Annemin bağrışlarını duyduğumda bahçeye koştum. Yağmur dinmişti ama hava hala soğuktu."Git buradan uğursuz şey! Bu buraya nasıl geldi!" Neydi o? Biraz daha yaklaştığımda siyah yavru bir kediye bakarak bağırıyordu.
"Seni uğursuz kara kedi! Ay gözlere bak ne kadar korkunç!" Annem beni farkettiğinde sinirle konuşmaya başladı.
"Senin işin kesin bu!" Onu umursamadan yavru kedinin yanına gidip onu kucağıma aldım. Gözleri griydi.. ve parlıyordu. Kollarımın arasında titriyordu. Onu daha sıkı sardım.
"Korkma sana zarar vermeyeceğim."
"Bırak o kediyi! Görmüyor musun? Ne kadarda uğursuz pis şey!" Vicdanını nereye gömdün anne? Anneme doğru döndüm.
"Rengi siyah olduğu içinmi ona uğursuz diyorsun? Bu yavru kedinin sana ne gibi bir uğursuzluğu olabilir?"
"Görmüyor musun sen ya kara ke.." sözünü kestim.
"Görüyorum.. Oda annesi tarafından bu soğukta terkedilmiş şuan kollarımda titriyor. Çünkü korkuyor ve üşüyor! Ama en kötüsü ne biliyormusun? Gözlerindeki acıyı görebiliyorum.. Çünkü terk edilmek nasıl bir duygu çok iyi biliyorum! Lanet olası batıl inançlarınızında canı cehenneme!" Onu arkamda bıraktığımda kapıyı yüzüne çarpıp odama girdim.

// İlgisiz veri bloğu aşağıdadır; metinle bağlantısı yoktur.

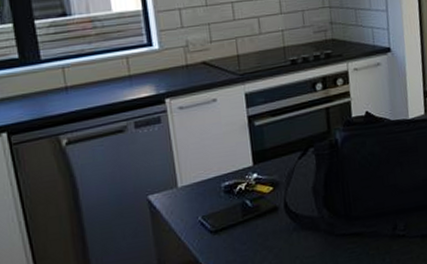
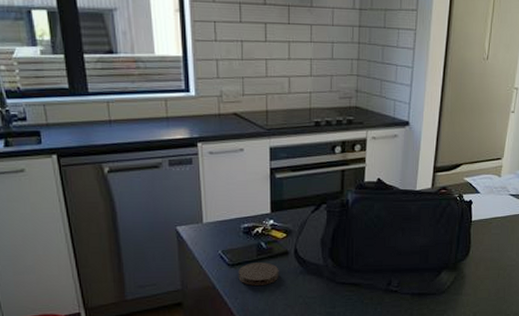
coaster: none [223,223,270,253] -> present [238,262,279,286]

"Üşüdünmü sen? Gel bakalım." Yavru kediyi yatağıma yatırdım. Parmak uçlarımla başını okşamaya başladım. Bakışlarında ki ürkeklik içimdeki bir yerlere dokunuyor orayı ince ince sızlatıyordu. İnsanların ön yargılarının acımasızlığının bir sonu yoktu. Ve bu gerçekten insanlık için acınası bir durumdu..
"Sen uğursuz değilsin bu sadece insanların size vurduğu acımasız bir damga." Beni burada bekle sana süt getireceğim." Mutfağa gidip dolaptan süt şişesini alıp boş bir kaba süt döktüm. Odaya geldiğimde kabı yere koydum. Yataktan inip sütü içmeye başladı. Öyle hızlı içiyordu ki yarılamıştı bile.. Kıyamam ne kadar çok acıkmış.. Oturmuş onu izliyordum. Sütü bitirdikten sonra yatağa atlayıp yanıma oturdu. Kafasını koluma sürtüyor miyavlıyordu. Ona bakıp gülümsedim. "Rica ederim." Gözlerin ne kadarda güzel tıpkı sonatın gözleri gibi.. Kulağının arkasını okşadım. Sonatın adı dökülürken dudaklarımdan buruk bir tebessümle gülümsedim. Onu gerçekten özlemiştim..
"Senin adın artık girdap." Pencereye baktığımda kenarında bir kağıt parçası olduğunu gördüm. Alıp açtım.
"ilk sınavı geçtin. Ona iyi bak." Yazıyordu. Nasıl düşünemedim girdabı bana sonat getirmişti. Ama ne sınavından bahsediyor hiç anlamıyorum.. seni anlamak neden bu kadar zor sonat? Yatağa yatıp girdabı da kucağıma aldım. İki ellerimle havaya kaldırıp gülümsedim.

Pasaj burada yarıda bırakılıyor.